Sa mère la conduisit devant le grand miroir installé par les servantes. Lenore admirait leurs ressemblances, leurs cheveux noirs, leur taille fine et élancée. Greave excepté, ses autres frères et sœurs tenaient tous de leur père, Lenore était la digne fille de sa mère.
Grâce aux attentions de ses servantes, la voici parée de soie et de diamants, ses cheveux tressés agrémentés d'un lien bleu, dans sa robe brocardée d'argent. Sa mère ajouta la touche finale et déposa un baiser sur sa joue.
“Tu es parfaite, une vraie princesse.”
Quel immense compliment venant de sa mère. Elle avait toujours martelé à Lenore qu'en tant qu'aînée, elle se devait de jouer son rôle de princesse conformément aux attentes du royaume, et donc paraître et se comporter en conséquence. Lenore faisait de son mieux, espérant que cela soit suffisant et essayait toujours de remplir ses obligations, aussi difficile que cela puisse paraître.
Sa situation conférait évidemment un statut particulier à ses jeunes sœurs ... Lenore aurait bien aimé que Nerra et Erin soient présentes. Oh, Erin se serait forcément plainte à force d'essayages et Nerra se serait certainement arrêtée en cours de route parce qu'elle ne se sentait pas bien, mais Lenore se languissait d'elles.
Une seule personne était ici présente.
“Quand doit-il arriver ?” demanda Lenore à sa mère.
“La cour du Duc Viris est arrivée en ville ce matin, son fils doit être parmi eux.”
“Vraiment ?” Lenore courut immédiatement se pencher à son balcon, espérant apercevoir son futur mari arriver de ce côté de la ville.
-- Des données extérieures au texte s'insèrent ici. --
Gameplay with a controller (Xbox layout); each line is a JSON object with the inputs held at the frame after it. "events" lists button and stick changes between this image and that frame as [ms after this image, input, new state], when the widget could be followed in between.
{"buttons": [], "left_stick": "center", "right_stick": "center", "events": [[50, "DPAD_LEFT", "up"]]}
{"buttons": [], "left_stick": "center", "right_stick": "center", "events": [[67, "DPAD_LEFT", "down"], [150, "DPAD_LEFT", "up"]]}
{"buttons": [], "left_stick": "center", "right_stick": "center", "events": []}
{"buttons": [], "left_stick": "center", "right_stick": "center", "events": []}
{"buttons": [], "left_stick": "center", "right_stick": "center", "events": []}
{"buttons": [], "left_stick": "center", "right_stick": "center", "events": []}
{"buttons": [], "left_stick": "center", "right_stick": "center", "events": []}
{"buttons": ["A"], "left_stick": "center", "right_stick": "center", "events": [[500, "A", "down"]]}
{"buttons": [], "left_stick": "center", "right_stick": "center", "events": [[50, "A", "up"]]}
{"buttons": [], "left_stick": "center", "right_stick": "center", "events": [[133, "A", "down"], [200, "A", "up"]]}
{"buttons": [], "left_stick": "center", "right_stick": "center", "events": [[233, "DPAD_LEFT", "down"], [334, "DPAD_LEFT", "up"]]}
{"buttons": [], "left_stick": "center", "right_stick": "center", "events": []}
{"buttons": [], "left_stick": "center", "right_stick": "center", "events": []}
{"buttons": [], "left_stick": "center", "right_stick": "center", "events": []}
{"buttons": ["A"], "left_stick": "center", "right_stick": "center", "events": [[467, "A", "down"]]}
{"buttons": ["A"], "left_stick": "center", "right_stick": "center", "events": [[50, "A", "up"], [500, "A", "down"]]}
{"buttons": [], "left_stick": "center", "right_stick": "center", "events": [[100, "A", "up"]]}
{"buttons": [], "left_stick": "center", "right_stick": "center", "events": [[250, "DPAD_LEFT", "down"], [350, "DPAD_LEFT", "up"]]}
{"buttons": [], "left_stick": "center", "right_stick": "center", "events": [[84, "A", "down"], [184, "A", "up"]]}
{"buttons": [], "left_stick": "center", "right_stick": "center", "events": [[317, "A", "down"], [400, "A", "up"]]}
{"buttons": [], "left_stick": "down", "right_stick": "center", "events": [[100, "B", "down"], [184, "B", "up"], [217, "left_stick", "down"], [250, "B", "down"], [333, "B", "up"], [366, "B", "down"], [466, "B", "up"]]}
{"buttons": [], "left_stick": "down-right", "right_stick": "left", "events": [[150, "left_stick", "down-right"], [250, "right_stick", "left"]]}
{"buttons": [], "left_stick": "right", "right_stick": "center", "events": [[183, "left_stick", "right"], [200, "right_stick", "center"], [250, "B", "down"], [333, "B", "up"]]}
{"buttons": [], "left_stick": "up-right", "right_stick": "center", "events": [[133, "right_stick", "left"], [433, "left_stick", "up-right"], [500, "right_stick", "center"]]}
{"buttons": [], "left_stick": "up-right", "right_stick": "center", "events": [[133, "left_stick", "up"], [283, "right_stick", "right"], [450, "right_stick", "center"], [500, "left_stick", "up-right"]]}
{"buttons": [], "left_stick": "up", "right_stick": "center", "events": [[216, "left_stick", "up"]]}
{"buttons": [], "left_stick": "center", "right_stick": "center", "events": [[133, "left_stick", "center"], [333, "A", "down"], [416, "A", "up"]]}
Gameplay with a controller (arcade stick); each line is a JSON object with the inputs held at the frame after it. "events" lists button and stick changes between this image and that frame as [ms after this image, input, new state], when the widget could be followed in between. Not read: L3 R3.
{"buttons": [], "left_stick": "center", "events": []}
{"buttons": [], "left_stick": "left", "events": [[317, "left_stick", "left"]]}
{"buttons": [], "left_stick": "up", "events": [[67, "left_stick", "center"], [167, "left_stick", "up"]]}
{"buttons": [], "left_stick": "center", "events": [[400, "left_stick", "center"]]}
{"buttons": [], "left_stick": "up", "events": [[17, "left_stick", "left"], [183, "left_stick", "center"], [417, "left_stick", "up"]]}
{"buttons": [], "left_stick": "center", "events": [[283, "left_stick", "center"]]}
Elle regarda par-delà le chapelet d'îles faisant office de ponts et formant la cité de Royalsport, il lui était impossible de distinguer des personnages de cette hauteur mais uniquement les cercles concentriques que l'eau formait entre les îles, et les édifices s'y dressant. Elle pouvait apercevoir les baraquements des gardes dont des hommes se déversaient, permettant ainsi le passage d'une rive à l'autre à marée basse, les Maisons—des Armes et des Soupirs, de la Connaissance et des Marchands—se dressaient au cœur de la cité, chacune régnant sur son quartier. Les pauvres gens vivaient sur des îles situées en marge, les plus riches habitaient sur des îles proches dont ils étaient parfois propriétaires. Le château dominait certes mais Lenore ne pouvait pas apercevoir son futur époux pour autant.
“Il sera bientôt là,” lui promit sa mère. “Ton père organise une partie de chasse demain matin, cela fait partie des célébrations, le Duc ne la manquerait pour rien au monde.”
“Son fils assiste à la chasse de Père et ne vient pas me voir ?” demanda Lenore. Elle se sentit subitement nerveuse, comme une petite fille, et non une femme de dix-huit printemps. S'agissant d'un mariage arrangé, elle imaginait qu'il ne veuille pas d'elle, qu'il ne l'aime pas.
“Il t'aimera dès qu'il te verra,” affirma sa mère. “Comment pourrait-il en être autrement ?”
“Je l'ignore, Mère … il ne m'a jamais vue …,” répondit Lenore, qui craignait de perdre son sang-froid.
“Il t'aimera et …” sa mère s'interrompit alors qu'on frappait à la porte de la chambre. “Entrez.”
Une servante moins richement vêtue entra ; vraisemblablement une domestique du château, indirectement rattachée au service de la princesse.
“Votre Majesté, Votre Altesse,” débuta-t-elle, avec courtoisie. “Je vous informe de l'arrivée de Finnal, le fils du Duc Viris, il vous attend dans l'antichambre, si vous souhaitez faire sa connaissance avant les festivités.”
Ah, les festivités. Son père avait décrété voilà un peu plus d'une semaine qu'il donnerait un banquet avec moult réjouissances, ouvert à tous.
“Si je le souhaite ?” répondit Lenore, avant de se rappeler l'usage en vigueur à la cour. Elle était princesse, après tout. “Bien sûr. Dites à Finnal que je descends.”